TASK BRIEF: Reproduce the records below verbatim, with the pictures omitted.

⟨

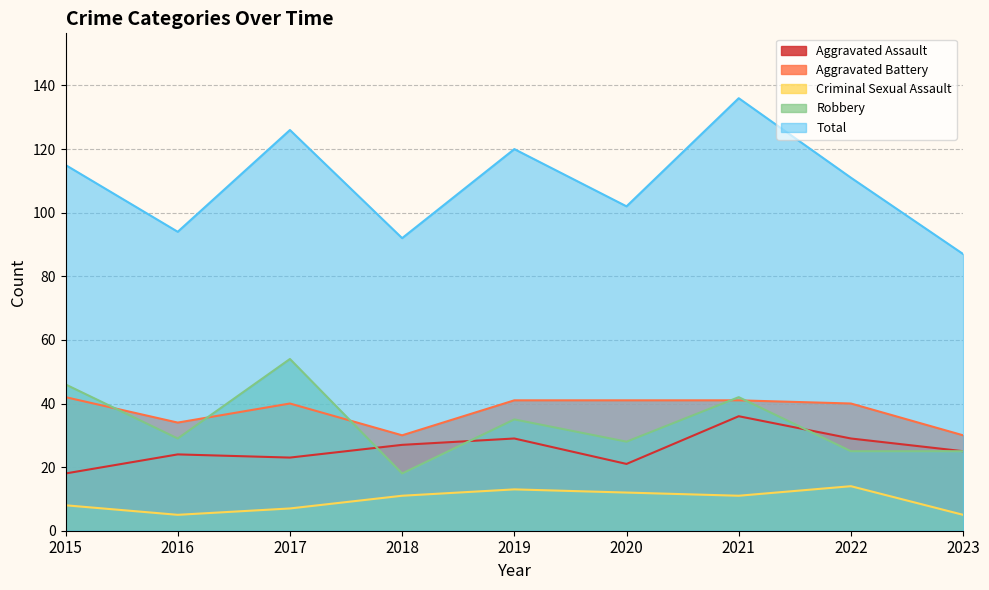

Which series has the largest total across all categories?

Total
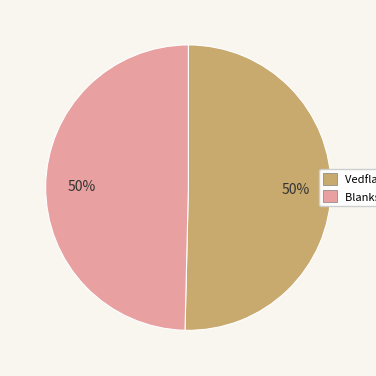

True or false: Blanksvart spiklav (99802072) accounts for 56% of the total.

False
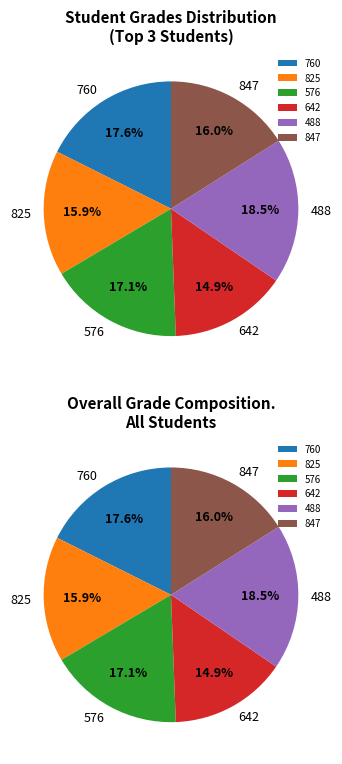

Which category has the smallest portion of the pie?

642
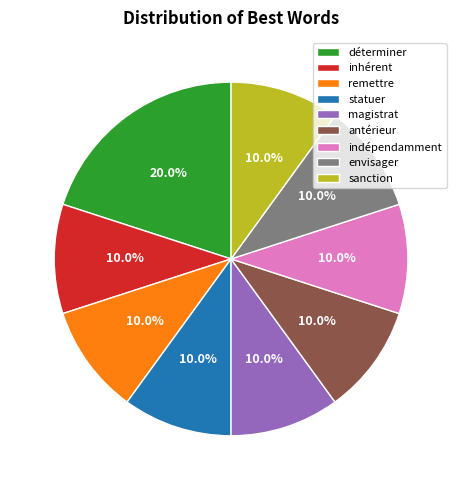

How much of the chart is everything except envisager?

90.0%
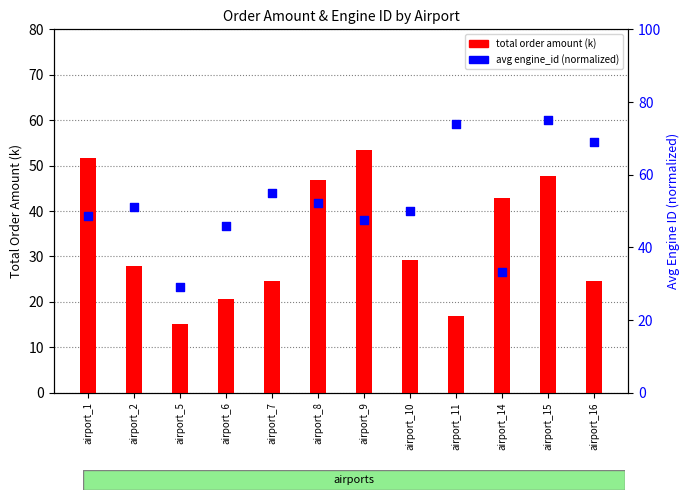

Is the value of avg engine_id (normalized) at airport_9 greater than the value of total order amount (k) at airport_5?

Yes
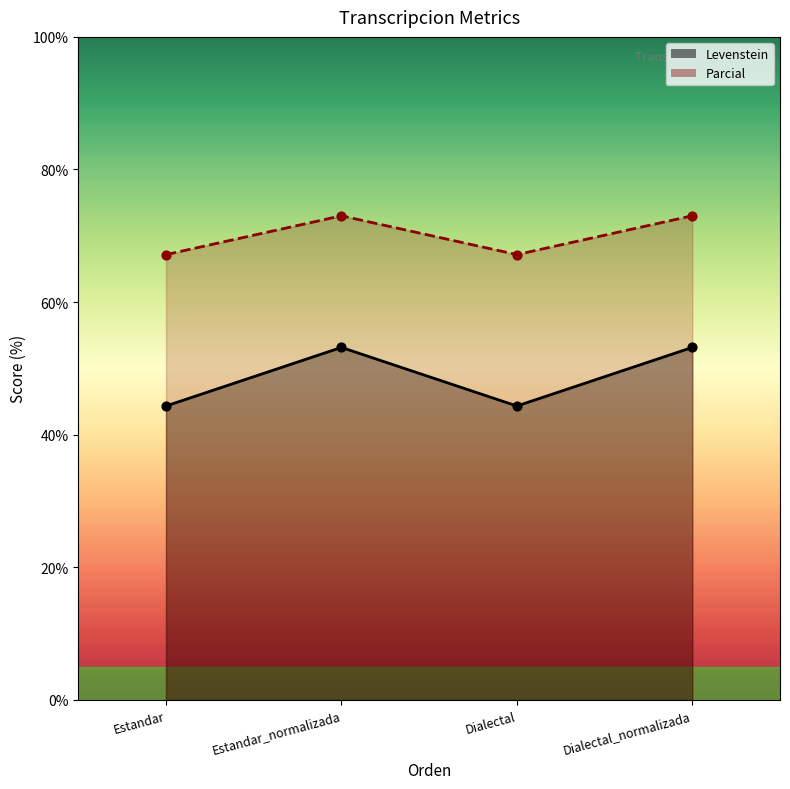

Which series reaches the maximum Y coordinate?

Parcial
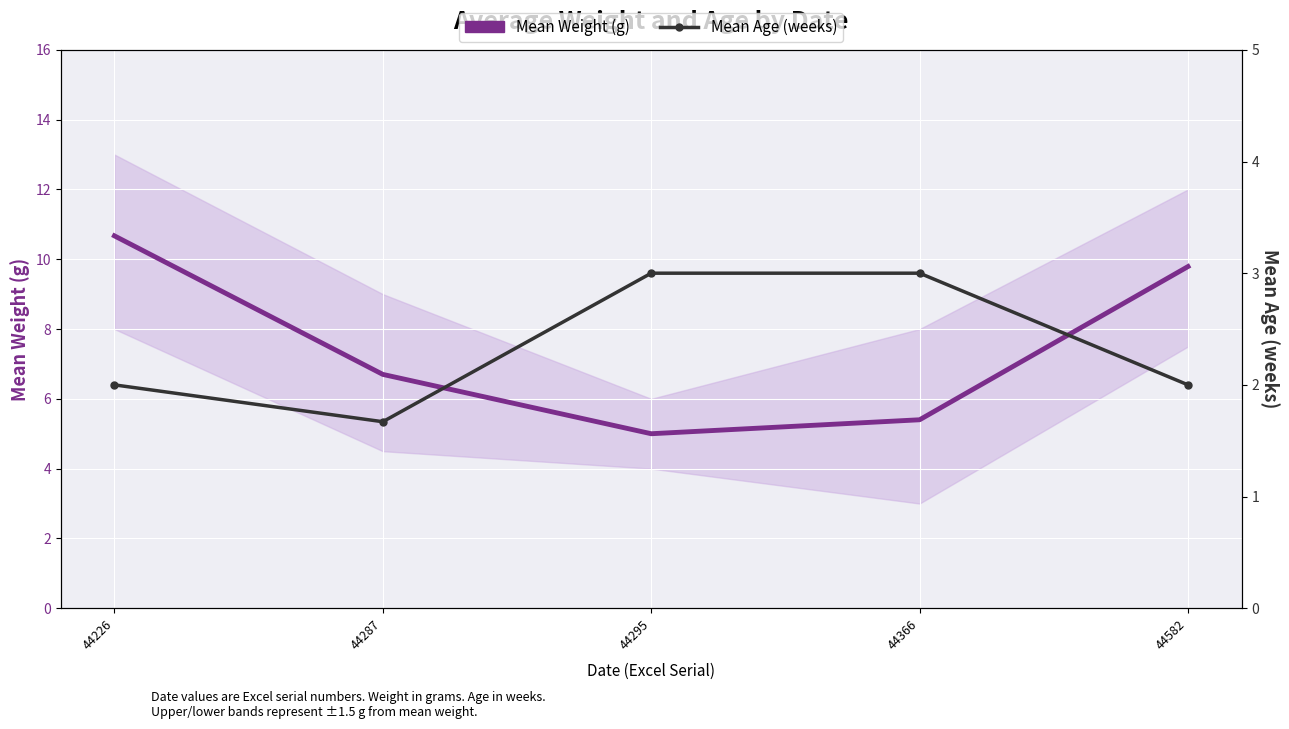

What is the sum of all Mean Weight (g) values?

37.6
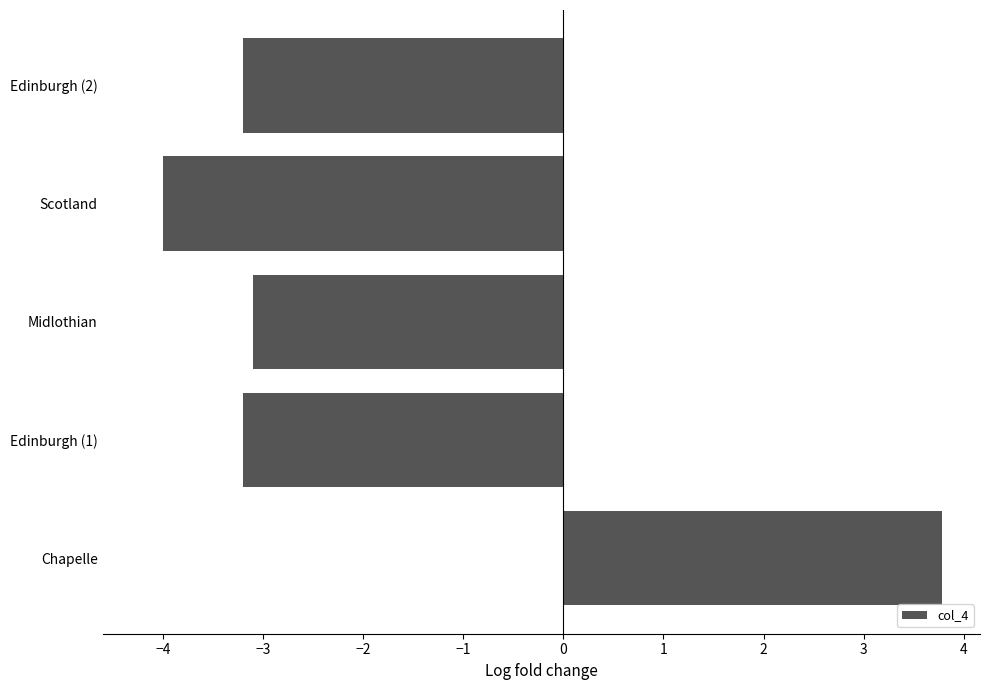

What is the difference between the maximum and minimum values?

7.8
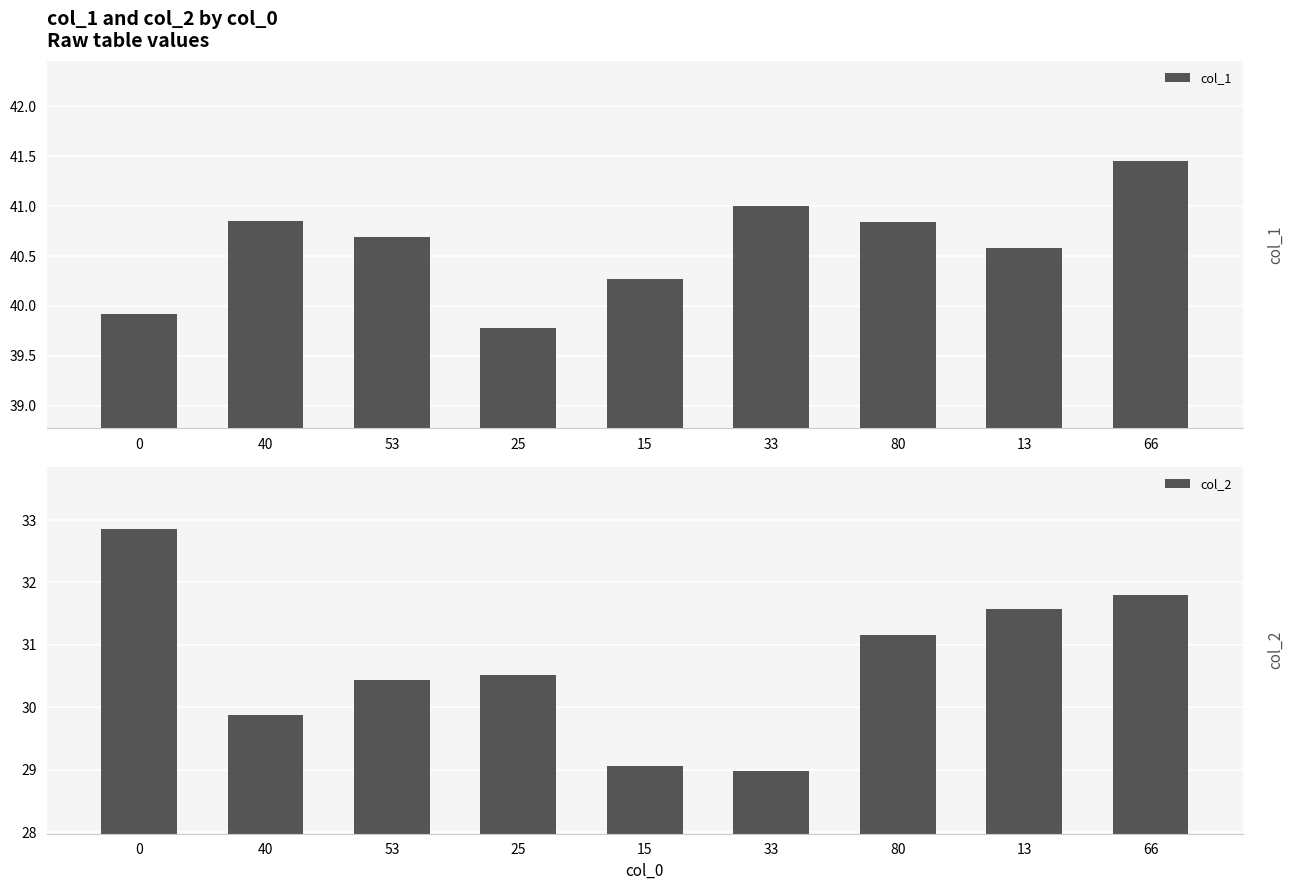

What position from the right is 25?

6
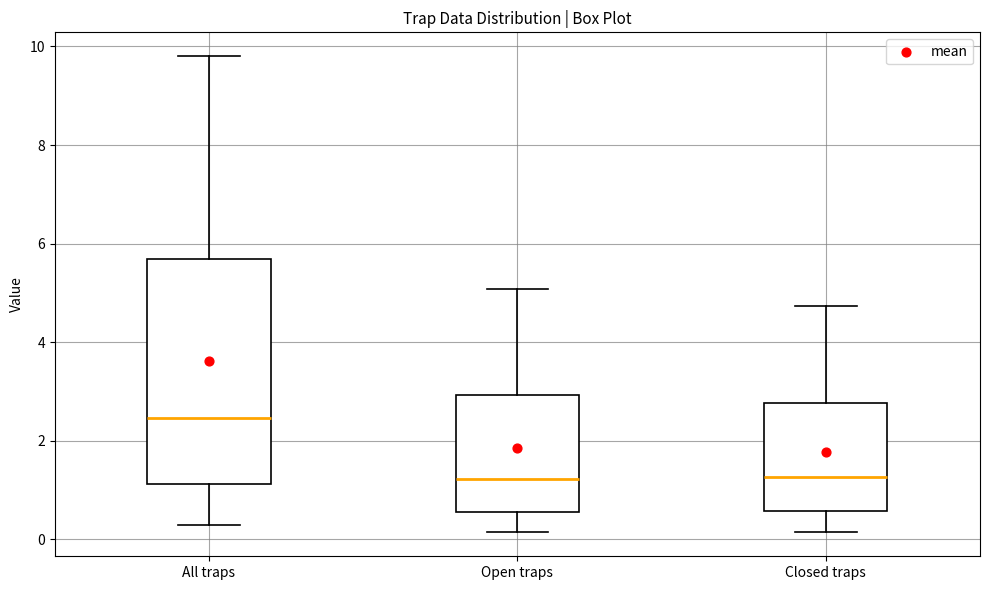

Reading left to right, read every box against the y-axis: the position of its median line, the range the box covers, and the ends of its whiskers. The values are not printed on the chart, so give them approximately, as read against the axis.

All traps: median 2.4, box 1.2 to 5.6, whiskers 0.2 to 9.8
Open traps: median 1.2, box 0.6 to 3.0, whiskers 0.2 to 5.0
Closed traps: median 1.2, box 0.6 to 2.8, whiskers 0.2 to 4.8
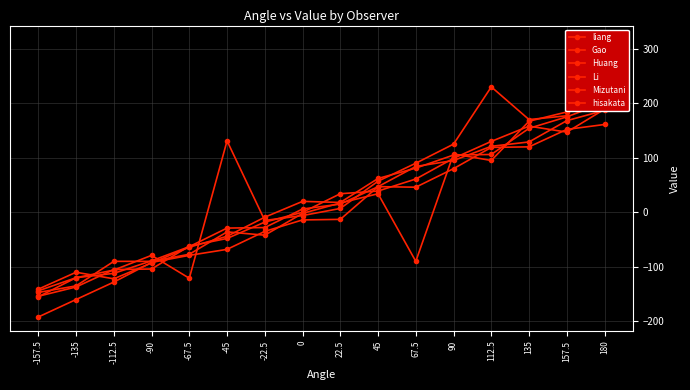

Reading left to right, transcribe all the data shown in this chart.

liang: -154	-137	-105	-104	-62	-48	-18	0	34	39	61	99	130	158	147	189
Gao: -192	-160	-128	-92	-79	-68	-35	-14	-13	47	46	80	119	120	152	161
Huang: -147	-135	-90	-90	-77	-36	-42	-2	17	34	-90	107	95	167	184	200
Li: -141	-110	-122	-93	-64	-44	-9	20	18	62	81	105	106	154	175	201
Mizutani: -144	-120	-112	-89	-63	-29	-28	6	15	47	84	95	121	129	168	187
hisakata: -155	-120	-106	-79	-121	131	-15	-6	7	57	90	125	230	170	177	317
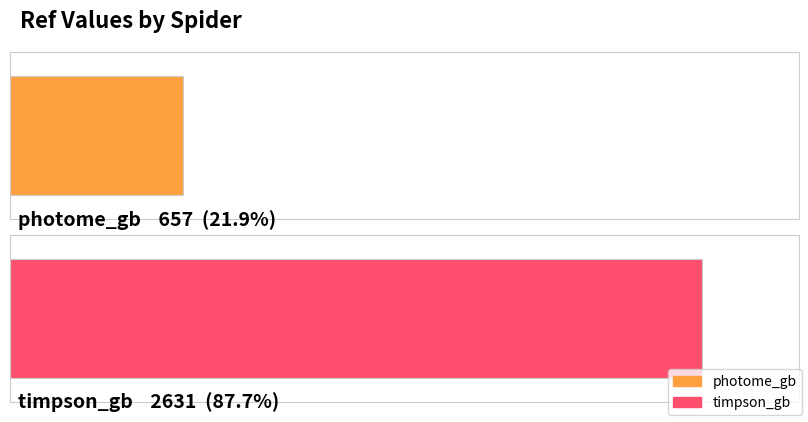

Are the bars grouped side by side (vs. stacked)?

No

⟩

EXPECTED ANSWER:
Which series has the largest total across all categories?

Total

True or false: Blanksvart spiklav (99802072) accounts for 56% of the total.

False

Which category has the smallest portion of the pie?

642

How much of the chart is everything except envisager?

90.0%

Is the value of avg engine_id (normalized) at airport_9 greater than the value of total order amount (k) at airport_5?

Yes

Which series reaches the maximum Y coordinate?

Parcial

What is the sum of all Mean Weight (g) values?

37.6

What is the difference between the maximum and minimum values?

7.8

What position from the right is 25?

6

Reading left to right, read every box against the y-axis: the position of its median line, the range the box covers, and the ends of its whiskers. The values are not printed on the chart, so give them approximately, as read against the axis.

All traps: median 2.4, box 1.2 to 5.6, whiskers 0.2 to 9.8
Open traps: median 1.2, box 0.6 to 3.0, whiskers 0.2 to 5.0
Closed traps: median 1.2, box 0.6 to 2.8, whiskers 0.2 to 4.8

Reading left to right, transcribe all the data shown in this chart.

liang: -154	-137	-105	-104	-62	-48	-18	0	34	39	61	99	130	158	147	189
Gao: -192	-160	-128	-92	-79	-68	-35	-14	-13	47	46	80	119	120	152	161
Huang: -147	-135	-90	-90	-77	-36	-42	-2	17	34	-90	107	95	167	184	200
Li: -141	-110	-122	-93	-64	-44	-9	20	18	62	81	105	106	154	175	201
Mizutani: -144	-120	-112	-89	-63	-29	-28	6	15	47	84	95	121	129	168	187
hisakata: -155	-120	-106	-79	-121	131	-15	-6	7	57	90	125	230	170	177	317

Are the bars grouped side by side (vs. stacked)?

No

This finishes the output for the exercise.